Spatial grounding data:
┌────────
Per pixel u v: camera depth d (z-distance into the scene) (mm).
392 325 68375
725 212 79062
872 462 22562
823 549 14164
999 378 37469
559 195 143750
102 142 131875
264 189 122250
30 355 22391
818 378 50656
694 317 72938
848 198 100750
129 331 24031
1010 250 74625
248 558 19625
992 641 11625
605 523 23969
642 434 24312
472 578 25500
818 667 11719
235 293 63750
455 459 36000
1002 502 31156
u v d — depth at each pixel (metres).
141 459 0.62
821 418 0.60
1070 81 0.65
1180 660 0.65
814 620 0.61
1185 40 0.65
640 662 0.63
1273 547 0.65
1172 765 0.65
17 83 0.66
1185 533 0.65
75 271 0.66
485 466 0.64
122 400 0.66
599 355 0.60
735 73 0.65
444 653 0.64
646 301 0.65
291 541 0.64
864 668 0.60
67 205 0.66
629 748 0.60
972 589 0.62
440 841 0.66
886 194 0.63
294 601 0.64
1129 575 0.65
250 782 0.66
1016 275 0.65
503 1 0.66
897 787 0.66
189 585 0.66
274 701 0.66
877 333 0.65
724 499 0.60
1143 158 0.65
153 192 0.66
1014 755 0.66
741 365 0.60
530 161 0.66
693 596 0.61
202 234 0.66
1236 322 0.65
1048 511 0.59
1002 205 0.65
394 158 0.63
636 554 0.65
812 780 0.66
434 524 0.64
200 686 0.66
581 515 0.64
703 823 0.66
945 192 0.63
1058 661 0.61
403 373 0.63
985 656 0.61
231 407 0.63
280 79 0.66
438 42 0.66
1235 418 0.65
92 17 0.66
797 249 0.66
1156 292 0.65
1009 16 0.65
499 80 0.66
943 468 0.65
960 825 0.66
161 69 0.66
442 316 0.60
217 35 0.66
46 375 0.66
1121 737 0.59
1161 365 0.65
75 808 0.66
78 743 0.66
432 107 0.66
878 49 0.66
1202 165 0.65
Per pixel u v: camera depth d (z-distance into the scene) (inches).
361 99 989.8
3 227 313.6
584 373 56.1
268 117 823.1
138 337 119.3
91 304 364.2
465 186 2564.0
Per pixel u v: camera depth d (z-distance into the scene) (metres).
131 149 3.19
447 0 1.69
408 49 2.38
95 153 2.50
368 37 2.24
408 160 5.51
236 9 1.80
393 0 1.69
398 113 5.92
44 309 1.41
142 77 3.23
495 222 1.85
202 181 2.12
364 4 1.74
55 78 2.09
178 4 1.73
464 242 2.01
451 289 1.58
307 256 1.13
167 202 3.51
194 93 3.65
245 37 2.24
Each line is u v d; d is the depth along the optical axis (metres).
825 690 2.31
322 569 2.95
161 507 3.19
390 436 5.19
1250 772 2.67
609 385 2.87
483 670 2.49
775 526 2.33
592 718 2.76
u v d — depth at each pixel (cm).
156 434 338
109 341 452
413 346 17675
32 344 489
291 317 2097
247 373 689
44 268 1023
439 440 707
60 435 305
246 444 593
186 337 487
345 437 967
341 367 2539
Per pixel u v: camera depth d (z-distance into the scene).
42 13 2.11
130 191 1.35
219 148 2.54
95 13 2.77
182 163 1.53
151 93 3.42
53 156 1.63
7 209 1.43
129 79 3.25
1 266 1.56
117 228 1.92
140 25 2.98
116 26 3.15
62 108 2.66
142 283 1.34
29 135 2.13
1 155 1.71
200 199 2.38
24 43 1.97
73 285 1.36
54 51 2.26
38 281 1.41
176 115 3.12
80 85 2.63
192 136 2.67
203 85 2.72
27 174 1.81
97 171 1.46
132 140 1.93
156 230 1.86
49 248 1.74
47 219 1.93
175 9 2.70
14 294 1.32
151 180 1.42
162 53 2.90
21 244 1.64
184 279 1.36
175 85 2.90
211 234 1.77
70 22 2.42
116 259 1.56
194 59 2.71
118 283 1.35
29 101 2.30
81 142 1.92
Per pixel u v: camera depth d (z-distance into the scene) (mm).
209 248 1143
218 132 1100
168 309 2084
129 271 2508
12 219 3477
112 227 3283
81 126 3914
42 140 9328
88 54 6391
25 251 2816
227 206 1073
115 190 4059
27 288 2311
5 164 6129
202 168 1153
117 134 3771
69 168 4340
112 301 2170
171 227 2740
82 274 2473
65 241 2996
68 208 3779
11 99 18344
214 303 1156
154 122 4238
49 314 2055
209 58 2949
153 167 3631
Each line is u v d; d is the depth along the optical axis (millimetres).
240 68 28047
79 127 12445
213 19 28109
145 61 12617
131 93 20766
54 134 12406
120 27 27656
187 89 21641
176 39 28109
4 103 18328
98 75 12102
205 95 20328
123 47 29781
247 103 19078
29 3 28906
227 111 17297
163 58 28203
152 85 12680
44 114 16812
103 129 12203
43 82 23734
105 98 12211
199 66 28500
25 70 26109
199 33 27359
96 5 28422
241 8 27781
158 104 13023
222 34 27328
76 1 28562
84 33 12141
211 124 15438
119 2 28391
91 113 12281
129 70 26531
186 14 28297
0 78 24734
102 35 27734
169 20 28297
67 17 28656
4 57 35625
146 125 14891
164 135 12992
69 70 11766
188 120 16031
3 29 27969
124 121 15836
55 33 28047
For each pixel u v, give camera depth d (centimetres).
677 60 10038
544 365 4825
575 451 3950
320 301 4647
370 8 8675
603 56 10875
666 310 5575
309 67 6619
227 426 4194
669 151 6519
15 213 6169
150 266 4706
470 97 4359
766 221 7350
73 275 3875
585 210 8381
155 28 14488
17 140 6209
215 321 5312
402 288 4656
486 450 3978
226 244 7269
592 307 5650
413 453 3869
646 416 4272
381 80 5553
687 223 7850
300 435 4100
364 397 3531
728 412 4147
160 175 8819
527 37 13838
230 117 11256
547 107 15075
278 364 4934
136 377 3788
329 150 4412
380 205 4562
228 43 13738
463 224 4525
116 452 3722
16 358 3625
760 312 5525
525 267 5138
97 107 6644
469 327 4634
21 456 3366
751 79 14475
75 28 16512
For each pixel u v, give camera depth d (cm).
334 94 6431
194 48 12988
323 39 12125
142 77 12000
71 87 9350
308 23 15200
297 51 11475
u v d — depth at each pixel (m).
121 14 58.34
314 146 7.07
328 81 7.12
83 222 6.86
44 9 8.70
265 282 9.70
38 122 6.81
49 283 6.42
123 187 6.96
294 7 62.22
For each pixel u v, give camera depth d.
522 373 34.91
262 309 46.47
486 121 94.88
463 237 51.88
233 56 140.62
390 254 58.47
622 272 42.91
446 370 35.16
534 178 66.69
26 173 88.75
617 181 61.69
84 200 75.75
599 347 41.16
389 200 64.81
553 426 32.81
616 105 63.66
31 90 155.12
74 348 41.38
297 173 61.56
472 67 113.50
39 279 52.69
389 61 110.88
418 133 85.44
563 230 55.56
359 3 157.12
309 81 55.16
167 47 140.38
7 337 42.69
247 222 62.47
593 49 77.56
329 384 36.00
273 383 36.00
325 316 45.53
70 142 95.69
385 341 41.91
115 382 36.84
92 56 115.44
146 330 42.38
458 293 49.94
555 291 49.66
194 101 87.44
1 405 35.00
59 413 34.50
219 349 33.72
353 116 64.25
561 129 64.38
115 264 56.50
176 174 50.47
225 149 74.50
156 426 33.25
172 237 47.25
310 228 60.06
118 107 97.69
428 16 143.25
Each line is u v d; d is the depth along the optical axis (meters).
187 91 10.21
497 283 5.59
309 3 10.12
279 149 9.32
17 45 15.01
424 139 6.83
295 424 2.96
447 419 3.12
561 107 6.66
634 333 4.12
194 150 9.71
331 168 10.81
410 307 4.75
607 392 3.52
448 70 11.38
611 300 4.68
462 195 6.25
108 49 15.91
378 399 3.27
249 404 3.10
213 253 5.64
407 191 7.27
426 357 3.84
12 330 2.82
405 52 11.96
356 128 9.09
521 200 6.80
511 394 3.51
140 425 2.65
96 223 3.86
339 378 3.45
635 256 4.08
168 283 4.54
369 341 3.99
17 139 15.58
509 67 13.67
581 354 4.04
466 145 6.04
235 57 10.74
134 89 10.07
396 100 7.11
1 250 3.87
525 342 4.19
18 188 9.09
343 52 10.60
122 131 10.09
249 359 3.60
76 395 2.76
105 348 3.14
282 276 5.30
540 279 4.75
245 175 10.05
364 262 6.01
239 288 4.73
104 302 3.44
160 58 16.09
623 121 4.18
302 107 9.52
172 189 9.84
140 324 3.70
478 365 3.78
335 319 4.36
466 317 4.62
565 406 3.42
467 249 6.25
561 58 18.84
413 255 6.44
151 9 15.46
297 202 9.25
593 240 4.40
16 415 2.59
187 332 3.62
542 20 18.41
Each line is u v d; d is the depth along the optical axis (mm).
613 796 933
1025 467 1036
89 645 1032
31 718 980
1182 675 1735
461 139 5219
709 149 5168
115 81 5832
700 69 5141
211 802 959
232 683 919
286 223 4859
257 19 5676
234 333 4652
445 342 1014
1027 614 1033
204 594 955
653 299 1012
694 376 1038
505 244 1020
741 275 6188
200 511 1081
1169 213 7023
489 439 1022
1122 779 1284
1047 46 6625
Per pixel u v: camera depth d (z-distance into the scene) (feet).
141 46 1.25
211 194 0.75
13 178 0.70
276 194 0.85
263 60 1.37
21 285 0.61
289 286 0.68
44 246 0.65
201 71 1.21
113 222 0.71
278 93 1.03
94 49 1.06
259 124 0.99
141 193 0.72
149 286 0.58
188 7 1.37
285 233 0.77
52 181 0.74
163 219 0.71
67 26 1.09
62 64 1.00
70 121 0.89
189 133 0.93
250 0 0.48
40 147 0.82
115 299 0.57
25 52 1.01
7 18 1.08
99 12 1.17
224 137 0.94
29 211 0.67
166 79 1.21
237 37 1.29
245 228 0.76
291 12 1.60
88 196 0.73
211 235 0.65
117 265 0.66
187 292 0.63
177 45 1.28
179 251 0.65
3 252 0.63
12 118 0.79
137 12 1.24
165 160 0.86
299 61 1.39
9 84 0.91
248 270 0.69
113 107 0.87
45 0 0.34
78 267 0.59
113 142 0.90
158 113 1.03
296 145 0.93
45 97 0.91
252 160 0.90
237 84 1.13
└────────
**Work item**
From the data above, output exactly the lines between the one containing "83 222 6.86" and the one containing "635 256 4.08", counting both of them.

**Answer below**
83 222 6.86
44 9 8.70
265 282 9.70
38 122 6.81
49 283 6.42
123 187 6.96
294 7 62.22
For each pixel u v, give camera depth d.
522 373 34.91
262 309 46.47
486 121 94.88
463 237 51.88
233 56 140.62
390 254 58.47
622 272 42.91
446 370 35.16
534 178 66.69
26 173 88.75
617 181 61.69
84 200 75.75
599 347 41.16
389 200 64.81
553 426 32.81
616 105 63.66
31 90 155.12
74 348 41.38
297 173 61.56
472 67 113.50
39 279 52.69
389 61 110.88
418 133 85.44
563 230 55.56
359 3 157.12
309 81 55.16
167 47 140.38
7 337 42.69
247 222 62.47
593 49 77.56
329 384 36.00
273 383 36.00
325 316 45.53
70 142 95.69
385 341 41.91
115 382 36.84
92 56 115.44
146 330 42.38
458 293 49.94
555 291 49.66
194 101 87.44
1 405 35.00
59 413 34.50
219 349 33.72
353 116 64.25
561 129 64.38
115 264 56.50
176 174 50.47
225 149 74.50
156 426 33.25
172 237 47.25
310 228 60.06
118 107 97.69
428 16 143.25
Each line is u v d; d is the depth along the optical axis (meters).
187 91 10.21
497 283 5.59
309 3 10.12
279 149 9.32
17 45 15.01
424 139 6.83
295 424 2.96
447 419 3.12
561 107 6.66
634 333 4.12
194 150 9.71
331 168 10.81
410 307 4.75
607 392 3.52
448 70 11.38
611 300 4.68
462 195 6.25
108 49 15.91
378 399 3.27
249 404 3.10
213 253 5.64
407 191 7.27
426 357 3.84
12 330 2.82
405 52 11.96
356 128 9.09
521 200 6.80
511 394 3.51
140 425 2.65
96 223 3.86
339 378 3.45
635 256 4.08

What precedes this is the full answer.